Everybody and his farrier knows about the North End, the South End and even the West End. But what about the East End? That’s virgin territory, right now populated only by seals, Codzilla and that guy who lived in a canoe. Keep your eye on maritime salvage law, because this neighborhood’s 360-degree water views won’t remain undeveloped forever.
Moving inland, KneeJerk is a half-block stretch beneath Kneeland Street where you can get the best Caribbean chicken. DotComm is a section of Dorchester where you’ll find the secret tunnels that lead to Comm. Ave.’s biggest speakeasy. And have you heard of Bruce’s Condo? This is a very specific neighborhood consisting of Bruce and his two terriers. He was looking for a roommate, but maybe he’s already found one. The Boston real estate market is truly ever-changing.

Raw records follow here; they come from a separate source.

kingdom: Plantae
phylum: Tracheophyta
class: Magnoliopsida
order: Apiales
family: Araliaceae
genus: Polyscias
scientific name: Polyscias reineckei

That’s certainly true of mobile neighborhood Kubla Khan, a new zeppelin-based luxury development and opium den currently tethered above Beacon Hill. After the great molasses tragedy of 1919, there was a brief movement to allow residential airships, which are usually impervious to molasses floods. Zoning was changed and blimps are still allowed in the city proper, provided they’re of a length no greater than the height of the tallest church steeple in Suffolk County. But when it comes to blimp real estate, you know what they say: location, location—oh my God, look out!
On the more affordable end of the spectrum, students might want to check out Hardy Har Har, the neighborhood at the intersection of Harvard Street, Harvard Avenue and Harvard Court. Thanks to an elaborate Lampoon prank involving Frederick Law Olmsted, this area is nowhere near Harvard.

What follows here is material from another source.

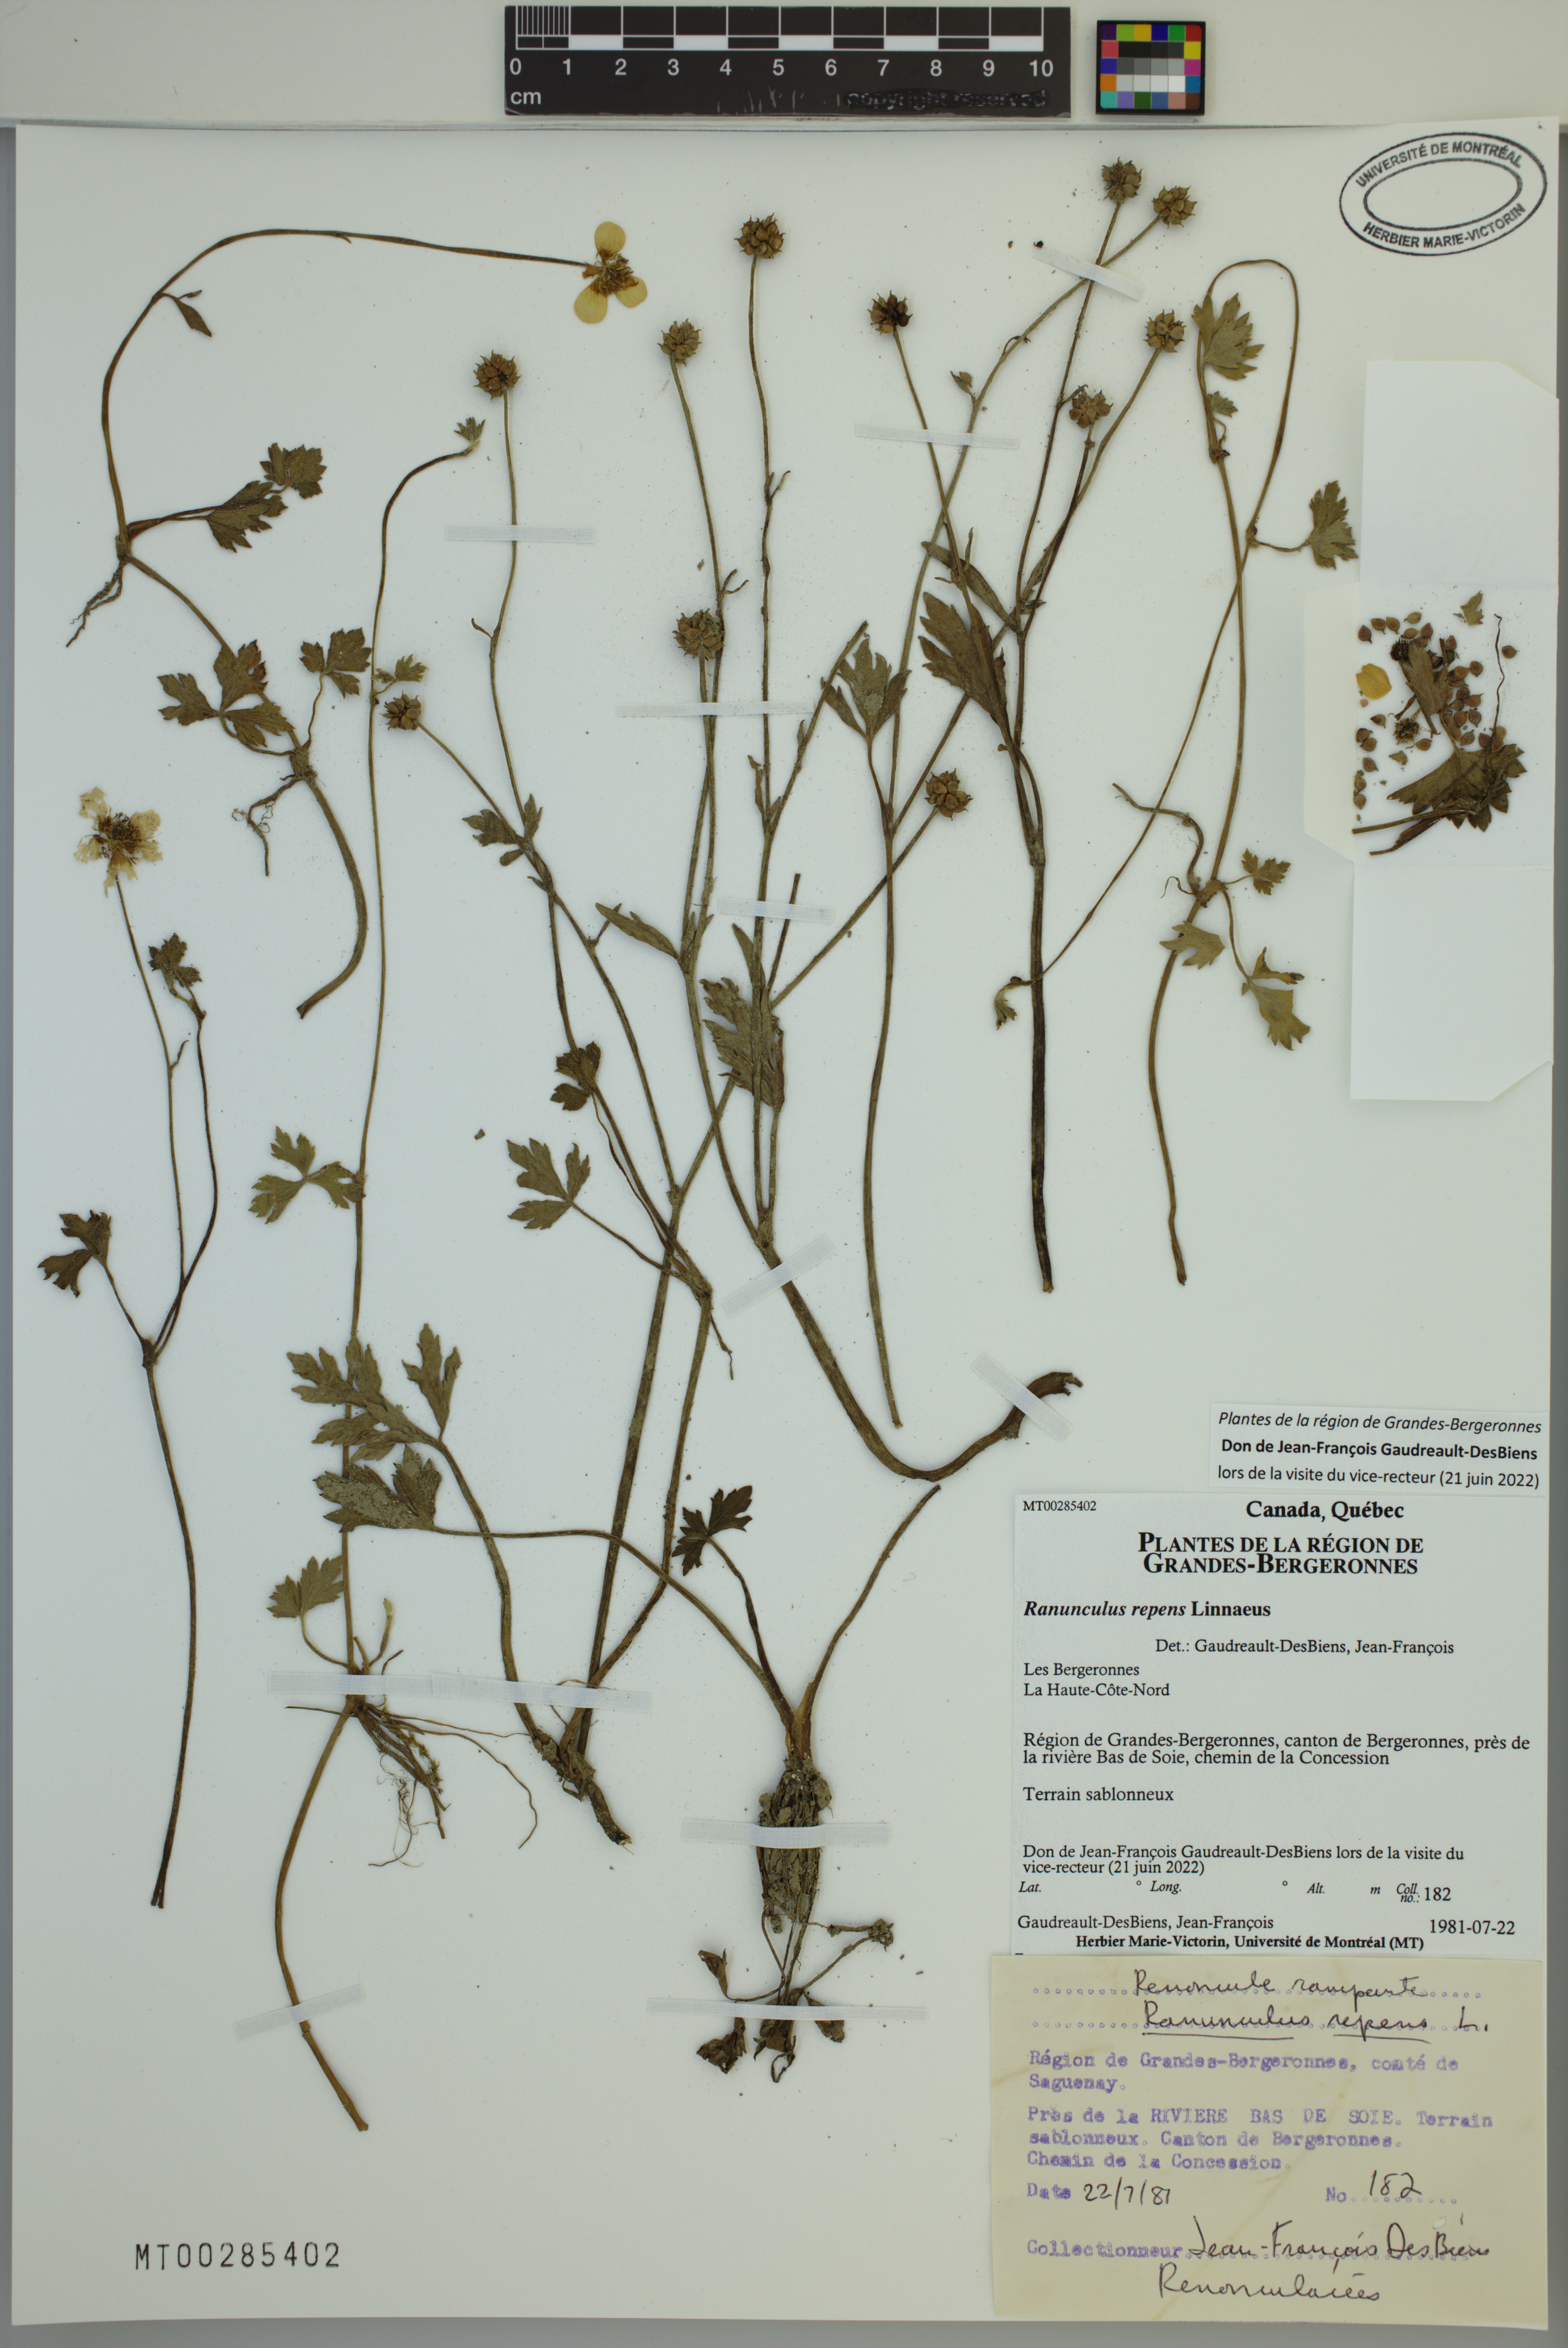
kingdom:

If you really want to score a deal, you might have to think outside Boston proper. Longtime city dwellers often speak contemptuously of the “bridge and tunnel crowd,” and I think that’s understandable. After all, who wants to hang out with people who live under bridges and inside tunnels? They’re sallow-
faced and wild-eyed, and they take all the good parking spots after they emerge, blinking, into the soft dusk of a Friday night. But if you cross over the bridges and tunnels, you’ll come to suburbs, some of which are quite nice and mostly free of mole men.

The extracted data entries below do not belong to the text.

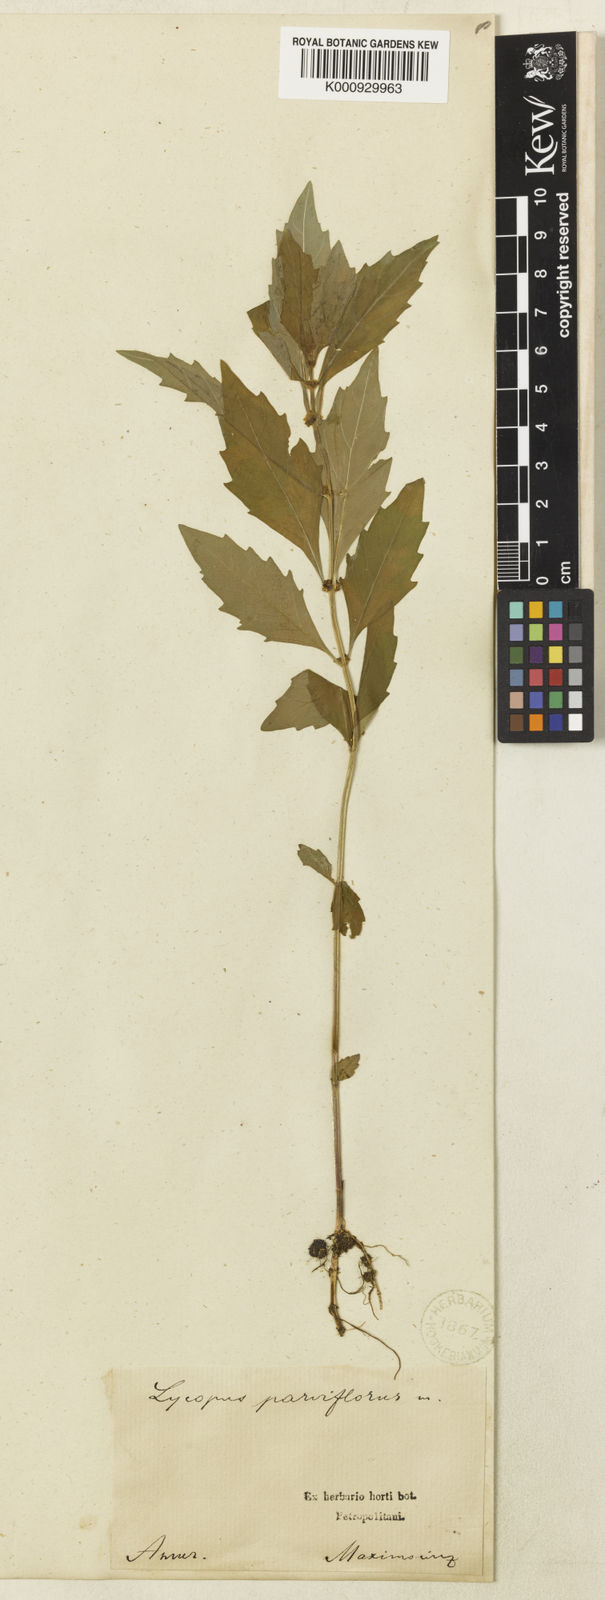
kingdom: Plantae
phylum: Tracheophyta
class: Magnoliopsida
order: Lamiales
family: Lamiaceae
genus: Lycopus
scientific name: Lycopus uniflorus
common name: Northern bugleweed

If you commute on the Red Line, check out North Braintree. Mark my words, everyone’s gonna want to live in NoBrain! But the hottest suburb right now is Beckerwood, which is convenient to the commuter rail, the commuter boat, the Pike, the Silk Road, the Oregon Trail, the MetroWest dogsled route and of course the new canopy zip lines. As a word of caution, the town of Beckerwood is embroiled in a legal dispute over its ongoing attempt to annex Needham. These days you often see passionate Beckerwood residents pacing the roofs of the Newton tolls, holding signs that read, “We Need Ham!” Geopolitical scientists assert that this conflict isn’t about ham at all, but rather a play for Needham’s prized town reservoir and its strategically important fluoride reserves. However it plays out, the suburbs have, like, one good restaurant, so who cares?
Of course, even South Boston still has undiscovered pockets of potential, like South E Street. South E Southie is proximate to a singing telegram business that will dispatch a guy in a gorilla costume to sing you “Happy Birthday.” I’m actually not making that up. Someone please order me one, and quickly. I’m double-parked.